▶ [Work order]: Rewrite the entries below, putting "Response" in place of every "Reply" and keeping all other text unchanged.
BEGIN The data
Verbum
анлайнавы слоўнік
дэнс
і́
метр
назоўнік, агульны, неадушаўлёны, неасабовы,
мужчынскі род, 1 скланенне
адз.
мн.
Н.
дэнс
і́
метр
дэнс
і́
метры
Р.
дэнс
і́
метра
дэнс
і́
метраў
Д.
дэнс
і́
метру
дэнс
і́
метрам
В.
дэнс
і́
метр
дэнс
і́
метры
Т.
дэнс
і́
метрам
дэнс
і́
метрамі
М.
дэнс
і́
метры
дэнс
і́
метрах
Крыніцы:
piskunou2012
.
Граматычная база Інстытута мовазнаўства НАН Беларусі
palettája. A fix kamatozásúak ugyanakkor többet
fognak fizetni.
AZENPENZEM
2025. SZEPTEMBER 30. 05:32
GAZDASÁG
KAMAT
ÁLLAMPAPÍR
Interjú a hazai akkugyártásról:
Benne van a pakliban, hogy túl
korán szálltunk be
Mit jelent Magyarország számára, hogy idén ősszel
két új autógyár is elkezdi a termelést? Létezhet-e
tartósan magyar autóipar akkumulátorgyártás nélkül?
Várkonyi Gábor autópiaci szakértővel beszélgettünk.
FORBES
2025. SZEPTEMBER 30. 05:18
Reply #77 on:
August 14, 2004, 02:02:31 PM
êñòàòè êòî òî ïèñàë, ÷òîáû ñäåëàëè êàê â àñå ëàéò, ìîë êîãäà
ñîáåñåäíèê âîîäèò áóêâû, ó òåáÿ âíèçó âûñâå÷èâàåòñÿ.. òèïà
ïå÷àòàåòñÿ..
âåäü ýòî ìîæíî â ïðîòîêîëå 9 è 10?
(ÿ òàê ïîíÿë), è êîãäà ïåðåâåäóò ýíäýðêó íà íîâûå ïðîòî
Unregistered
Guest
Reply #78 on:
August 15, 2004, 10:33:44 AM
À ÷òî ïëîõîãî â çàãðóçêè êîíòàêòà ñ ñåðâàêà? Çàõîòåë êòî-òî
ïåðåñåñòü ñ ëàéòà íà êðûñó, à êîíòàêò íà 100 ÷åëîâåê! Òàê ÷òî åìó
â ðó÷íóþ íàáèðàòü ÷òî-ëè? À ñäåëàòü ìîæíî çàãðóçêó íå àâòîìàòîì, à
END The data
▶ [Written solution]:
Verbum
анлайнавы слоўнік
дэнс
і́
метр
назоўнік, агульны, неадушаўлёны, неасабовы,
мужчынскі род, 1 скланенне
адз.
мн.
Н.
дэнс
і́
метр
дэнс
і́
метры
Р.
дэнс
і́
метра
дэнс
і́
метраў
Д.
дэнс
і́
метру
дэнс
і́
метрам
В.
дэнс
і́
метр
дэнс
і́
метры
Т.
дэнс
і́
метрам
дэнс
і́
метрамі
М.
дэнс
і́
метры
дэнс
і́
метрах
Крыніцы:
piskunou2012
.
Граматычная база Інстытута мовазнаўства НАН Беларусі
palettája. A fix kamatozásúak ugyanakkor többet
fognak fizetni.
AZENPENZEM
2025. SZEPTEMBER 30. 05:32
GAZDASÁG
KAMAT
ÁLLAMPAPÍR
Interjú a hazai akkugyártásról:
Benne van a pakliban, hogy túl
korán szálltunk be
Mit jelent Magyarország számára, hogy idén ősszel
két új autógyár is elkezdi a termelést? Létezhet-e
tartósan magyar autóipar akkumulátorgyártás nélkül?
Várkonyi Gábor autópiaci szakértővel beszélgettünk.
FORBES
2025. SZEPTEMBER 30. 05:18
Response #77 on:
August 14, 2004, 02:02:31 PM
êñòàòè êòî òî ïèñàë, ÷òîáû ñäåëàëè êàê â àñå ëàéò, ìîë êîãäà
ñîáåñåäíèê âîîäèò áóêâû, ó òåáÿ âíèçó âûñâå÷èâàåòñÿ.. òèïà
ïå÷àòàåòñÿ..
âåäü ýòî ìîæíî â ïðîòîêîëå 9 è 10?
(ÿ òàê ïîíÿë), è êîãäà ïåðåâåäóò ýíäýðêó íà íîâûå ïðîòî
Unregistered
Guest
Response #78 on:
August 15, 2004, 10:33:44 AM
À ÷òî ïëîõîãî â çàãðóçêè êîíòàêòà ñ ñåðâàêà? Çàõîòåë êòî-òî
ïåðåñåñòü ñ ëàéòà íà êðûñó, à êîíòàêò íà 100 ÷åëîâåê! Òàê ÷òî åìó
â ðó÷íóþ íàáèðàòü ÷òî-ëè? À ñäåëàòü ìîæíî çàãðóçêó íå àâòîìàòîì, à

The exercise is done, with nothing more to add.